Gifford passed for 823 yards and 14 touchdowns on 29 of 63 attempts, with six interceptions. The 14 touchdowns are the most by a non-quarterback in NFL history, while the six interceptions are tied for the most by a non-quarterback with Walter Payton.
Life outside of work
After his undergraduate love, USC’s homecoming queen Maxine Avis Ewart, became pregnant while they were students at USC, Gifford married her on January 13, 1952 jeff (b. 1952), Kyle, and Victoria were their three children, with five grandchildren.
Victoria Gifford married Robert F. Kennedy’s son Michael LeMoyne Kennedy. From 1978 to 1986, Frank Gifford married fitness trainer Astrid Lindley. Both of his previous marriages ended in divorce. On October 18, 1986, Gifford married Kathie Lee Johnson, a television personality and singer 23 years his junior. Cody Newton Gifford and Cassidy Erin Gifford joined the couple in Greenwich, Connecticut. Gifford and his third wife, Kathie Lee, were both born on August 16th. The couple hosted ABC’s coverage of the 1988 Winter Olympics in Calgary, which they co-hosted.

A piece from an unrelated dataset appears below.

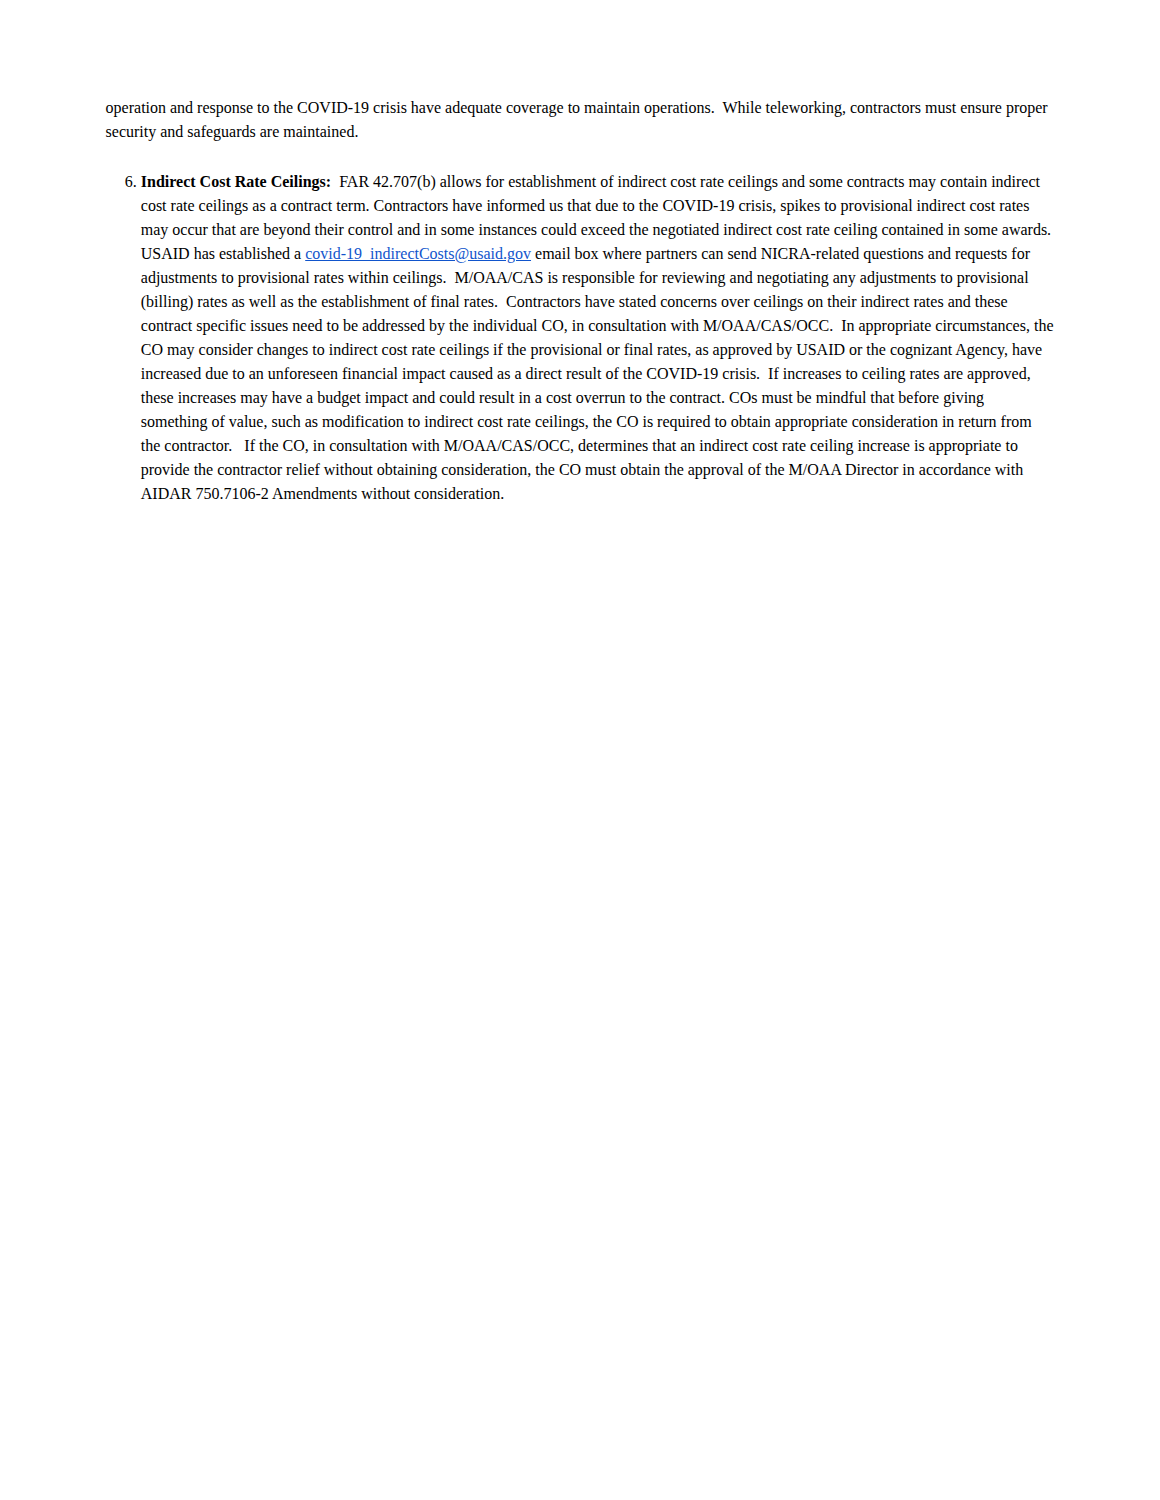operation and response to the COVID-19 crisis have adequate coverage to maintain operations. While teleworking, contractors must ensure proper security and safeguards are maintained.
Indirect Cost Rate Ceilings: FAR 42.707(b) allows for establishment of indirect cost rate ceilings and some contracts may contain indirect cost rate ceilings as a contract term. Contractors have informed us that due to the COVID-19 crisis, spikes to provisional indirect cost rates may occur that are beyond their control and in some instances could exceed the negotiated indirect cost rate ceiling contained in some awards. USAID has established a covid-19_indirectCosts@usaid.gov email box where partners can send NICRA-related questions and requests for adjustments to provisional rates within ceilings. M/OAA/CAS is responsible for reviewing and negotiating any adjustments to provisional (billing) rates as well as the establishment of final rates. Contractors have stated concerns over ceilings on their indirect rates and these contract specific issues need to be addressed by the individual CO, in consultation with M/OAA/CAS/OCC. In appropriate circumstances, the CO may consider changes to indirect cost rate ceilings if the provisional or final rates, as approved by USAID or the cognizant Agency, have increased due to an unforeseen financial impact caused as a direct result of the COVID-19 crisis. If increases to ceiling rates are approved, these increases may have a budget impact and could result in a cost overrun to the contract. COs must be mindful that before giving something of value, such as modification to indirect cost rate ceilings, the CO is required to obtain appropriate consideration in return from the contractor. If the CO, in consultation with M/OAA/CAS/OCC, determines that an indirect cost rate ceiling increase is appropriate to provide the contractor relief without obtaining consideration, the CO must obtain the approval of the M/OAA Director in accordance with AIDAR 750.7106-2 Amendments without consideration.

Frank Gifford, a Hall of Fame football player and commentator who died in August at the age of 84, suffered chronic traumatic encephalopathy (CTE), a brain illness linked to concussions, according to his family.
Gifford was the spouse of TODAY co-host Kathie Lee Gifford and was a matinée star and halfback for the New York Giants for 12 seasons ending in 1964. His family made the statement on Wednesday, less than a day after the NFL held a necessary conference call with trainers from all 32 clubs to emphasise the necessity of proper treatment of athletes who show signs of concussion.